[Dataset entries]

*** Block opens ***

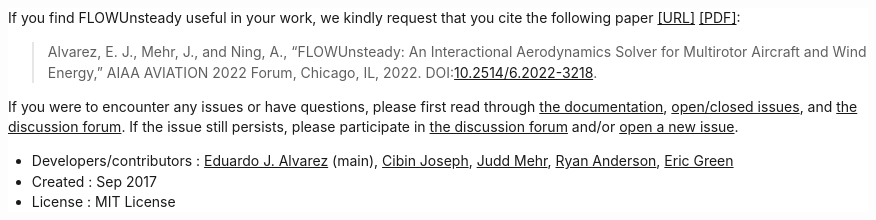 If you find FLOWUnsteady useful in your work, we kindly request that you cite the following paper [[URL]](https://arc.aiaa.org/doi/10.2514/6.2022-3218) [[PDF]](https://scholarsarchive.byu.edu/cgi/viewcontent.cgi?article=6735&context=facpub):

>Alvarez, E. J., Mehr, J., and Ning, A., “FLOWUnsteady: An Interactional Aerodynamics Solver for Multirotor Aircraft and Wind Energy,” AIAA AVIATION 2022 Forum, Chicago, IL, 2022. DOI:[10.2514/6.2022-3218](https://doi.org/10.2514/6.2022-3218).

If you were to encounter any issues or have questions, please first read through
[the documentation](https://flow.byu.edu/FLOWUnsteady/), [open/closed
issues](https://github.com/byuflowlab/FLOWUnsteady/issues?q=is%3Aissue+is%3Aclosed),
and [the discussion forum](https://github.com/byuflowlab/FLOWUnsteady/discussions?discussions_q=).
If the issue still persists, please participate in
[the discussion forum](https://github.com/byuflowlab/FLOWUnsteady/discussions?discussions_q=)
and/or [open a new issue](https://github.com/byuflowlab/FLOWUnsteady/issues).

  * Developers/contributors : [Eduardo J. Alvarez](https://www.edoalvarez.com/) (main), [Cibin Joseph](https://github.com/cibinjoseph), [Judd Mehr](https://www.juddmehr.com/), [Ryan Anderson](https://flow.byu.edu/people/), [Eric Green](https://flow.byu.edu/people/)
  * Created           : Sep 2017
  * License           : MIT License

*** Block closes ***

■ TASK TO CARRY OUT ■
Pick out and copy every line in the items above that contains the string "discussion". Case counts.

■ TASK ANSWER ■
and [the discussion forum](https://github.com/byuflowlab/FLOWUnsteady/discussions?discussions_q=).
[the discussion forum](https://github.com/byuflowlab/FLOWUnsteady/discussions?discussions_q=)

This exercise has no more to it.